1) İlk Derece Mahkemesince verilen karara yönelik olarak yapılan istinaf başvurusu üzerine HMK'nın 355 vd. maddeleri kapsamında yöntemince yapılan inceleme sonucunda Bölge Adliye Mahkemesince esastan verilen nihai kararda, dosya kapsamına göre saptanan somut uyuşmazlık bakımından uygulanması gereken hukuk kurallarına aykırı bir yön olmadığı gibi HMK'nın 369/1. ve 371. maddelerinin uygulanmasını gerektirici nedenlerin de bulunmamasına göre davalı vekilinin aşağıdaki bendin kapsamı dışında kalan sair temyiz itirazlarının reddi gerekir.
2) İlk Derece Mahkemesi kararına karşı davalı ...Ş. vekilinin istinaf başvurusu üzerine Bölge Adliye Mahkemesi’nce yeniden esas hakkında hüküm kurulduğu anlaşılmış olup davalı ...Ş.’nin istinaf kanun yoluna başvururken yatırdığı istinaf karar harcının iadesine karar verilmesi gerekirken ayrıca yeniden bir kez daha istinaf incelemesi yönünden istinaf karar harcı alınmasına karar verilmesi doğru olmamışsa da tek başına bu yanlışlığın giderilmesi yeniden yargılama yapılmasını gerektirmediğinden 6100 sayılı Hukuk Muhakemeleri Kanunu’nun 370/2 maddesi uyarınca hükmün düzeltilerek onanması gerekmiştir.

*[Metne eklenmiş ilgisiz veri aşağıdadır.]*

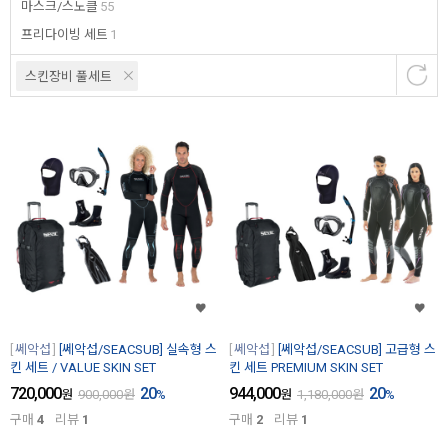
마스크/스노클
55
프리다이빙 세트
1
스킨장비 풀세트
쎄악섭
[쎄악섭/SEACSUB] 실속형 스
쎄악섭
[쎄악섭/SEACSUB] 고급형 스
킨 세트 / VALUE SKIN SET
킨 세트 PREMIUM SKIN SET
720,000
20
944,000
20
원
900,000
원
%
원
1,180,000
원
%
구매
4
리뷰
1
구매
2
리뷰
1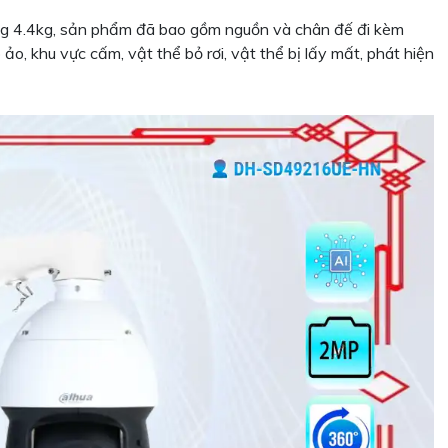
g 4.4kg, sản phẩm đã bao gồm nguồn và chân đế đi kèm
o, khu vực cấm, vật thể bỏ rơi, vật thể bị lấy mất, phát hiện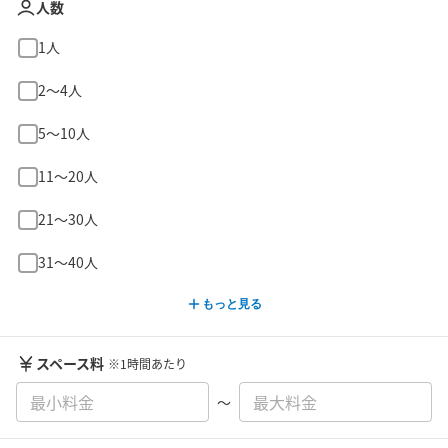
人数
1人
2〜4人
5〜10人
11〜20人
21〜30人
31〜40人
もっと見る
スペース料
※1時間あたり
〜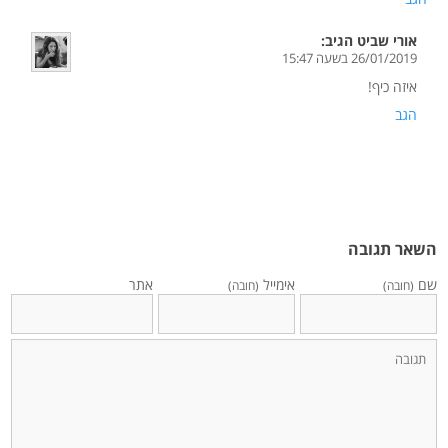
אורי שביט
הגיב:
26/01/2019 בשעה 15:47
איזה כיף!
הגב
השאר תגובה
שם
אימייל
אתר
(חובה)
(חובה)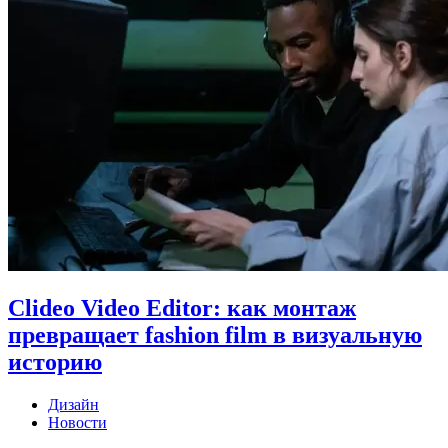
Clideo Video Editor: как монтаж
превращает fashion film в визуальную
историю
Дизайн
Новости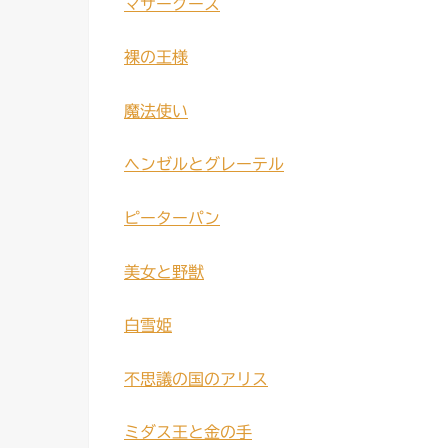
マザーグース
裸の王様
魔法使い
ヘンゼルとグレーテル
ピーターパン
美女と野獣
白雪姫
不思議の国のアリス
ミダス王と金の手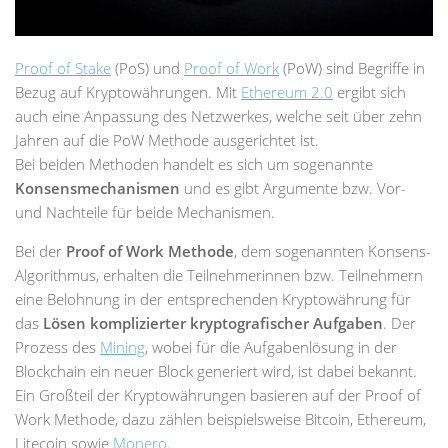
Proof of Stake
(PoS) und
Proof of Work
(PoW) sind Begriffe in
Bezug auf Kryptowährungen. Mit
Ethereum 2.0
ergibt sich
auch eine Anpassung des Netzwerkes, welche seit über zehn
Jahren auf die PoW Methode ausgerichtet ist.
Bei beiden Methoden handelt es sich um sogenannte
Konsensmechanismen
und es gibt Argumente bzw. Vor-
und Nachteile für beide Mechanismen.
Bei der
Proof of Work Methode
, dem sogenannten Konsens-
Algorithmus, erhalten die Teilnehmerinnen bzw. Teilnehmern
eine Belohnung in der entsprechenden Kryptowährung für
das
Lösen komplizierter kryptografischer Aufgaben
. Der
Prozess des
Mining
, wobei für die Aufgabenlösung in der
Blockchain ein neuer Block generiert wird, ist dabei bekannt.
Ein Großteil der Kryptowährungen basieren auf der Proof of
Work Methode, dazu zählen beispielsweise Bitcoin, Ethereum,
Litecoin sowie
Monero
.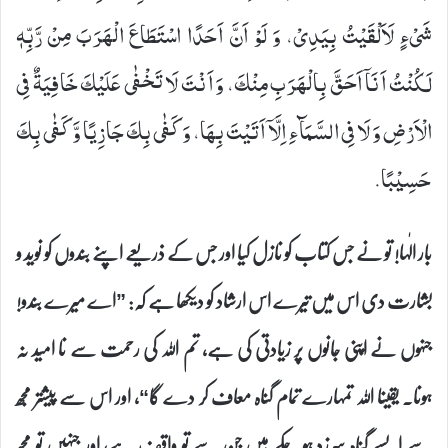
شَیْ‏ءٍ لَاَلْقَیْتُ بِیَدِیْ، وَ لَوْ اَنَّ اَحَدًا اسْتَطَاعَ الْهَرَبَ مِنْ رَّبِّهٖ
لَكُنْتُ اَنَاۤ اَحَقَّ بِالْهَرَبِ مِنْكَ، وَ اَنْتَ لَا تَخْفٰى عَلَیْكَ خَافِیَةٌ فِی
الْاَرْضِ وَ لَا فِی السَّمَآءِ اِلَّاۤ اَتَیْتَ بِهَا، وَ كَفٰى بِكَ جَازِیًا وَّ كَفٰى بِكَ
حَسِیْبًا.
بار الٰہا! تو نے جس کتاب کو نازل کیا اور جس کے ذریعے اپنے بندوں کو نوید و
بشارت دی اس میں تیرے اس ارشاد کو دیکھا ہے کہ: ”اے میرے بندو!
جنہوں نے اپنی جانوں پر زیادتی کی ہے، تم اللہ کی رحمت سے نا امید نہ
ہونا۔ یقینا اللہ تمہارے تمام گناہ معاف کر دے گا“، اور اس سے پیشتر مجھ
سے ایسے گناہ سرزد ہو چکے ہیں جن سے تو واقف ہے، اور جنہیں تو مجھ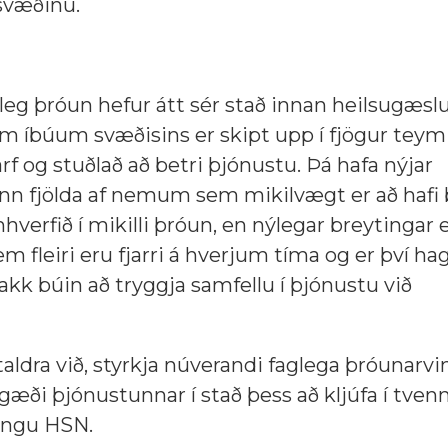
ssvæðinu.
gleg þróun hefur átt sér stað innan heilsugæsl
em íbúum svæðisins er skipt upp í fjögur teym
f og stuðlað að betri þjónustu. Þá hafa nýjar
inn fjölda af nemum sem mikilvægt er að hafi 
hverfið í mikilli þróun, en nýlegar breytingar 
m fleiri eru fjarri á hverjum tíma og er því hag
takk búin að tryggja samfellu í þjónustu við
aldra við, styrkja núverandi faglega þróunarv
æði þjónustunnar í stað þess að kljúfa í tvenn
ningu HSN.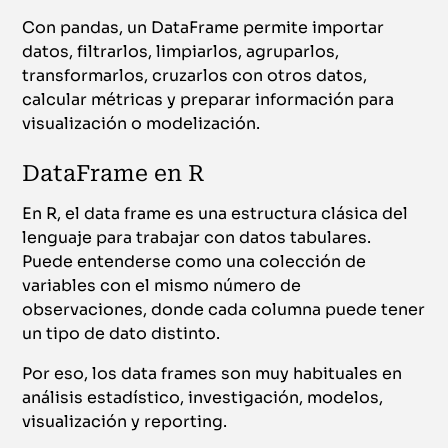
Con pandas, un DataFrame permite importar
datos, filtrarlos, limpiarlos, agruparlos,
transformarlos, cruzarlos con otros datos,
calcular métricas y preparar información para
visualización o modelización.
DataFrame en R
En R, el data frame es una estructura clásica del
lenguaje para trabajar con datos tabulares.
Puede entenderse como una colección de
variables con el mismo número de
observaciones, donde cada columna puede tener
un tipo de dato distinto.
Por eso, los data frames son muy habituales en
análisis estadístico, investigación, modelos,
visualización y reporting.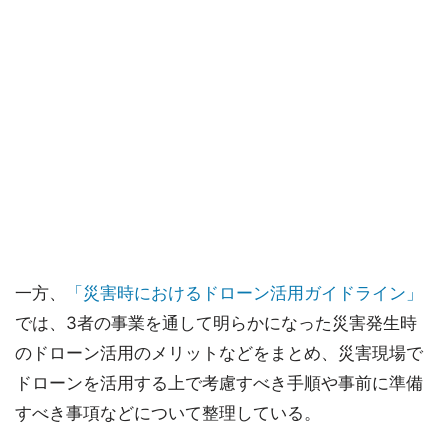
一方、
「災害時におけるドローン活用ガイドライン」
では、3者の事業を通して明らかになった災害発生時
のドローン活用のメリットなどをまとめ、災害現場で
ドローンを活用する上で考慮すべき手順や事前に準備
すべき事項などについて整理している。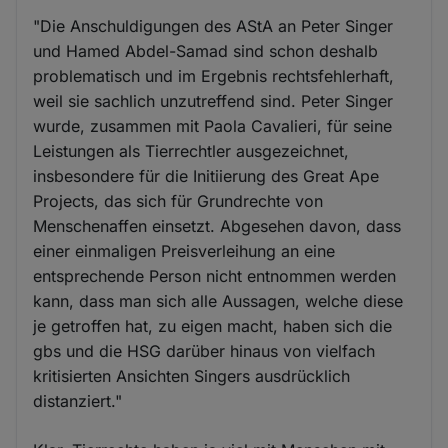
"Die Anschuldigungen des AStA an Peter Singer
und Hamed Abdel-Samad sind schon deshalb
problematisch und im Ergebnis rechtsfehlerhaft,
weil sie sachlich unzutreffend sind. Peter Singer
wurde, zusammen mit Paola Cavalieri, für seine
Leistungen als Tierrechtler ausgezeichnet,
insbesondere für die Initiierung des Great Ape
Projects, das sich für Grundrechte von
Menschenaffen einsetzt. Abgesehen davon, dass
einer einmaligen Preisverleihung an eine
entsprechende Person nicht entnommen werden
kann, dass man sich alle Aussagen, welche diese
je getroffen hat, zu eigen macht, haben sich die
gbs und die HSG darüber hinaus von vielfach
kritisierten Ansichten Singers ausdrücklich
distanziert."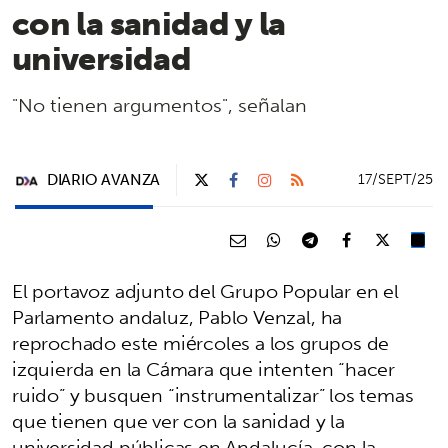
con la sanidad y la
universidad
"No tienen argumentos", señalan
DIARIO AVANZA
17/SEPT/25
El portavoz adjunto del Grupo Popular en el
Parlamento andaluz, Pablo Venzal, ha
reprochado este miércoles a los grupos de
izquierda en la Cámara que intenten “hacer
ruido” y busquen “instrumentalizar” los temas
que tienen que ver con la sanidad y la
universidad públicas en Andalucía, con la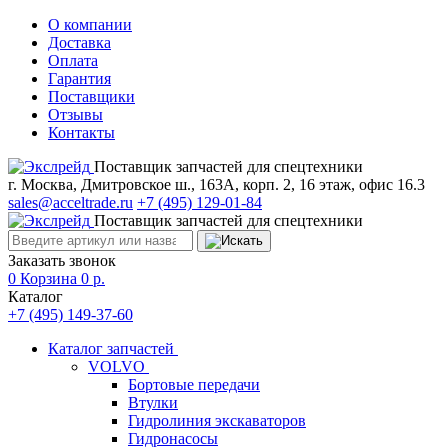
О компании
Доставка
Оплата
Гарантия
Поставщики
Отзывы
Контакты
Поставщик запчастей для спецтехники
г. Москва, Дмитровское ш., 163А, корп. 2, 16 этаж, офис 16.3
sales@acceltrade.ru
+7 (495) 129-01-84
Поставщик запчастей для спецтехники
Заказать звонок
0
Корзина
0
р.
Каталог
+7 (495) 149-37-60
Каталог запчастей
VOLVO
Бортовые передачи
Втулки
Гидролиния экскаваторов
Гидронасосы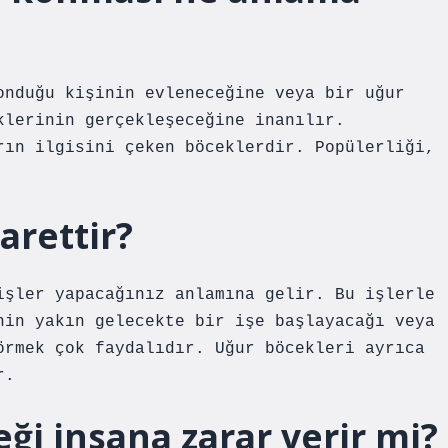
onduğu kişinin evleneceğine veya bir uğur
klerinin gerçekleşeceğine inanılır.
rın ilgisini çeken böceklerdir. Popülerliği,
arettir?
işler yapacağınız anlamına gelir. Bu işlerle
nin yakın gelecekte bir işe başlayacağı veya
örmek çok faydalıdır. Uğur böcekleri ayrıca
r.
ği insana zarar verir mi?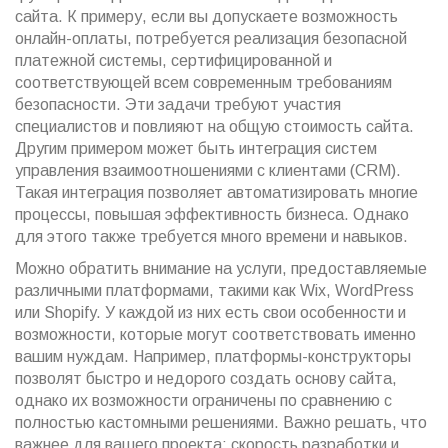
сайта. К примеру, если вы допускаете возможность
онлайн-оплаты, потребуется реализация безопасной
платежной системы, сертифицированной и
соответствующей всем современным требованиям
безопасности. Эти задачи требуют участия
специалистов и повлияют на общую стоимость сайта.
Другим примером может быть интеграция систем
управления взаимоотношениями с клиентами (CRM).
Такая интеграция позволяет автоматизировать многие
процессы, повышая эффективность бизнеса. Однако
для этого также требуется много времени и навыков.
Можно обратить внимание на услуги, предоставляемые
различными платформами, такими как Wix, WordPress
или Shopify. У каждой из них есть свои особенности и
возможности, которые могут соответствовать именно
вашим нуждам. Например, платформы-конструкторы
позволят быстро и недорого создать основу сайта,
однако их возможности ограничены по сравнению с
полностью кастомными решениями. Важно решать, что
важнее для вашего проекта: скорость разработки и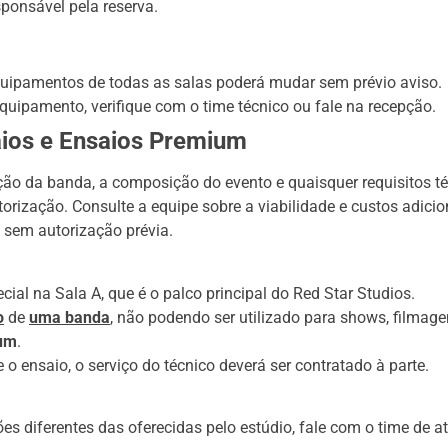
ponsável pela reserva.
uipamentos de todas as salas poderá mudar sem prévio aviso.
quipamento, verifique com o time técnico ou fale na recepção.
aios e Ensaios Premium
ação da banda, a composição do evento e quaisquer requisitos t
orização. Consulte a equipe sobre a viabilidade e custos adicio
sem autorização prévia.
al na Sala A, que é o palco principal do Red Star Studios.
o
de
uma banda
, não podendo ser utilizado para shows, filmage
ium
.
o ensaio, o serviço do técnico deverá ser contratado à parte.
s diferentes das oferecidas pelo estúdio, fale com o time de a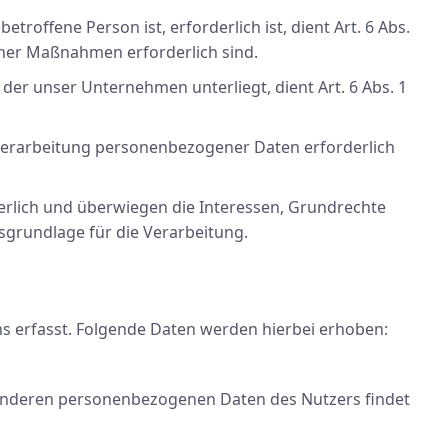
roffene Person ist, erforderlich ist, dient Art. 6 Abs.
icher Maßnahmen erforderlich sind.
 der unser Unternehmen unterliegt, dient Art. 6 Abs. 1
e Verarbeitung personenbezogener Daten erforderlich
erlich und überwiegen die Interessen, Grundrechte
tsgrundlage für die Verarbeitung.
s erfasst. Folgende Daten werden hierbei erhoben:
 anderen personenbezogenen Daten des Nutzers findet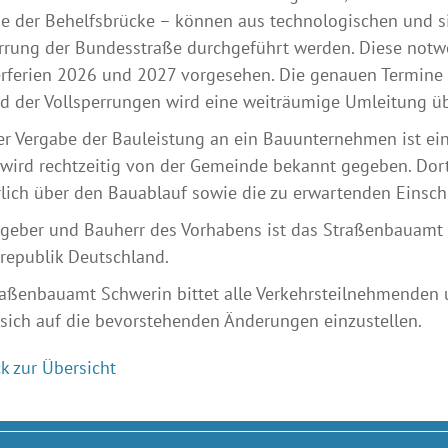
 der Behelfsbrücke – können aus technologischen und si
rrung der Bundesstraße durchgeführt werden. Diese notwe
ferien 2026 und 2027 vorgesehen. Die genauen Termine w
 der Vollsperrungen wird eine weiträumige Umleitung üb
r Vergabe der Bauleistung an ein Bauunternehmen ist e
wird rechtzeitig von der Gemeinde bekannt gegeben. Do
lich über den Bauablauf sowie die zu erwartenden Einsc
geber und Bauherr des Vorhabens ist das Straßenbauamt S
republik Deutschland.
raßenbauamt Schwerin bittet alle Verkehrsteilnehmende
sich auf die bevorstehenden Änderungen einzustellen.
k zur Übersicht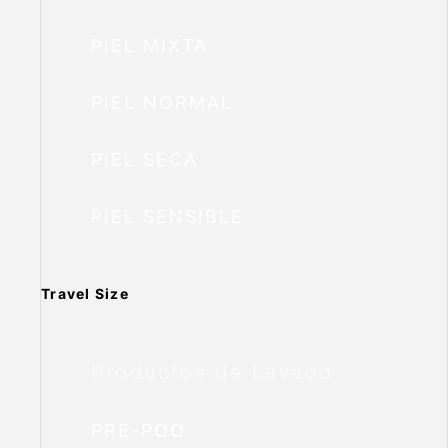
PIEL MIXTA
PIEL NORMAL
PIEL SECA
PIEL SENSIBLE
Travel Size
Productos de Lavado
PRE-POO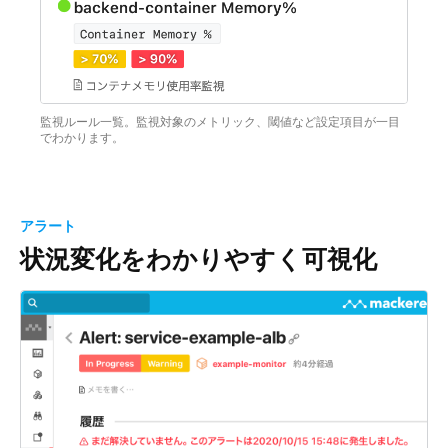
監視ルール一覧。監視対象のメトリック、閾値など設定項目が一目
でわかります。
アラート
状況変化をわかりやすく可視化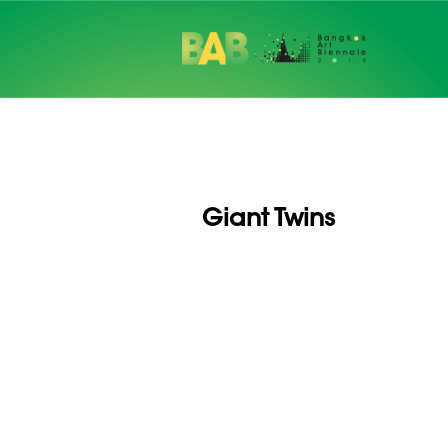
Giant Twins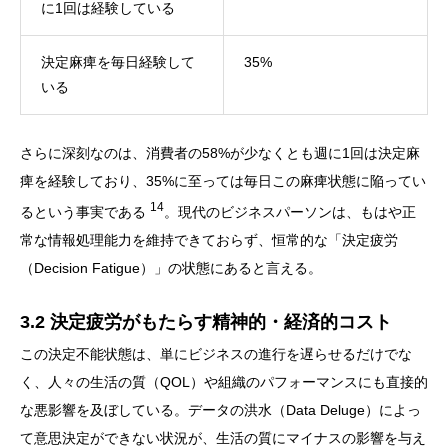
に1回は経験している
決定麻痺を毎日経験して
35%
いる
さらに深刻なのは、消費者の58%が少なくとも週に1回は決定麻
痺を経験しており、35%に至っては毎日この麻痺状態に陥ってい
14
るという事実である
。現代のビジネスパーソンは、もはや正
常な情報処理能力を維持できておらず、恒常的な「決定疲労
（Decision Fatigue）」の状態にあると言える。
3.2 決定疲労がもたらす精神的・経済的コスト
この決定不能状態は、単にビジネスの進行を遅らせるだけでな
く、人々の生活の質（QOL）や組織のパフォーマンスにも直接的
な悪影響を及ぼしている。データの洪水（Data Deluge）によっ
て意思決定ができない状況が、生活の質にマイナスの影響を与え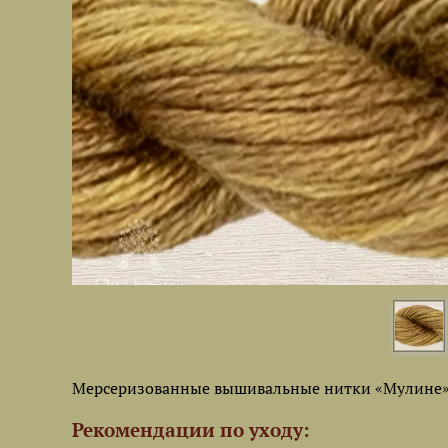
Мерсеризованные вышивальные нитки «Мулине» 
Рекомендации по уходу: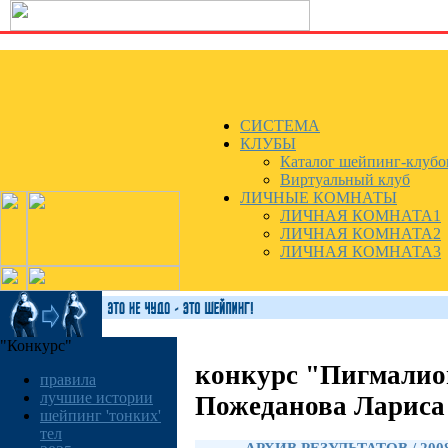
СИСТЕМА
КЛУБЫ
Каталог шейпинг-клубо
Виртуальный клуб
ЛИЧНЫЕ КОМНАТЫ
ЛИЧНАЯ КОМНАТА1
ЛИЧНАЯ КОМНАТА2
ЛИЧНАЯ КОМНАТА3
"Конкурс"
конкурс "Пигмалио
правила
лучшие истории
Пожеданова Лариса
шейпинг 'тонких'
тел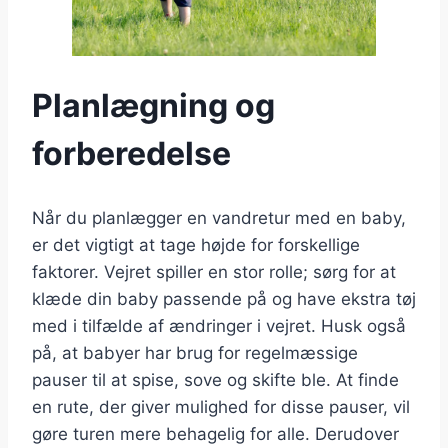
Planlægning og
forberedelse
Når du planlægger en vandretur med en baby,
er det vigtigt at tage højde for forskellige
faktorer. Vejret spiller en stor rolle; sørg for at
klæde din baby passende på og have ekstra tøj
med i tilfælde af ændringer i vejret. Husk også
på, at babyer har brug for regelmæssige
pauser til at spise, sove og skifte ble. At finde
en rute, der giver mulighed for disse pauser, vil
gøre turen mere behagelig for alle. Derudover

SONUÇ: Yukarıda (1) numaralı bend uyarınca davalı ...Ş. vekilinin sair temyiz itirazlarının REDDİNE, (2) numaralı bentte açıklanan nedenlerle Bölge Adliye Mahkemesi kararının 2-İstinaf incelemesi yönünden harç ve yargılama masrafları; başlıklı bölümünün a-bendinin tümüyle hükümden çıkartılarak yerine a- bendi olarak “a-Davalı taraftan istinafa gelirken peşin alınan 37.828,35 TL istinaf karar harcının isteği halinde davalı tarafa iadesine,” sözcük ve rakam dizisinin eklenmesi suretiyle Bölge Adliye Mahkemesi kararının bu haliyle DÜZELTİLEREK ONANMASINA, HMK’nın 372. maddesi uyarınca işlem yapılmak üzere dava dosyasının İlk Derece Mahkemesi’ne, kararın bir örneğinin Bölge Adliye Mahkemesi’ne gönderilmesine, takdir olunan 3.815,00 TL duruşma vekalet ücretinin davacılardan alınarak davalıya verilmesine, ödediği peşin temyiz harcının isteği halinde temyiz eden davalıya iadesine, 17/03/2022 tarihinde oybirliğiyle karar verildi.